--- Provided records Enclosed Below ---

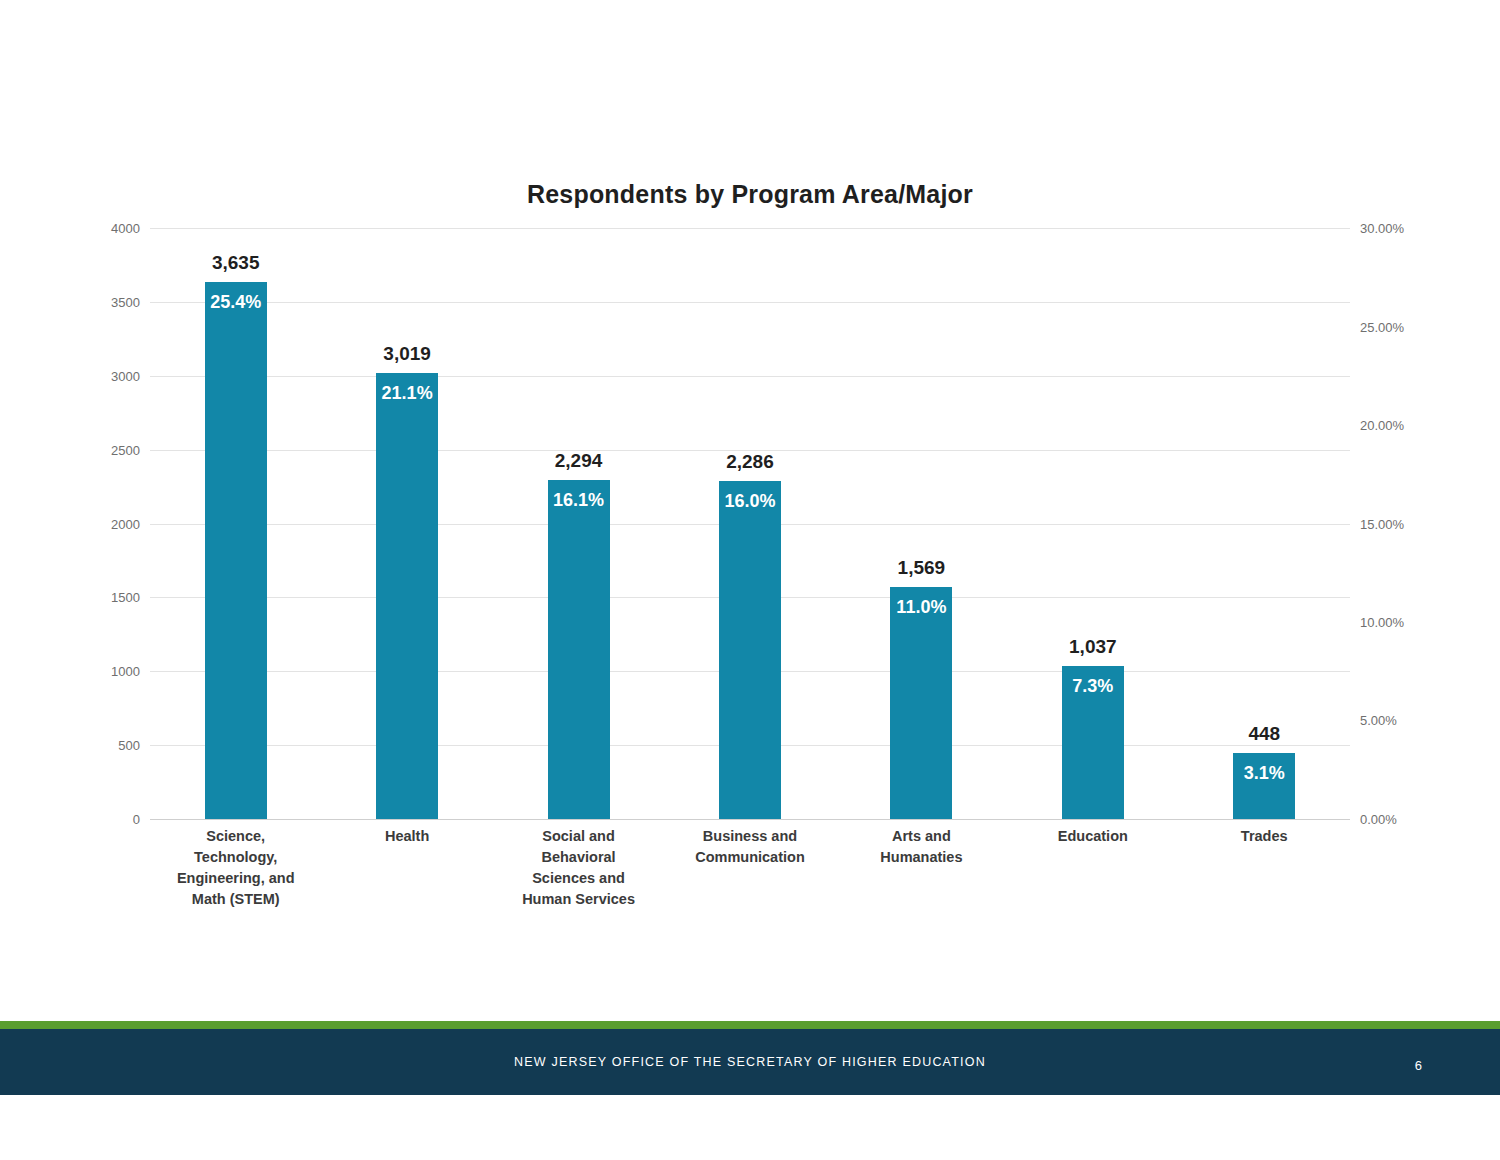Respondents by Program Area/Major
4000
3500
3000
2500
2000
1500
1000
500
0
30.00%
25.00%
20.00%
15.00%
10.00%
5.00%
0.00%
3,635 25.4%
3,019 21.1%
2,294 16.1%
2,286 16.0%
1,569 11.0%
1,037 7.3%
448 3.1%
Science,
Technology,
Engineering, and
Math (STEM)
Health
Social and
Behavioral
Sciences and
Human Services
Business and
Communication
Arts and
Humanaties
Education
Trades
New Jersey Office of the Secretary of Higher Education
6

--- End of Enclosed Provided records ---

Task statement =
Collect every line with the string "Education" from the records, and copy each.

Your solution =
Education
New Jersey Office of the Secretary of Higher Education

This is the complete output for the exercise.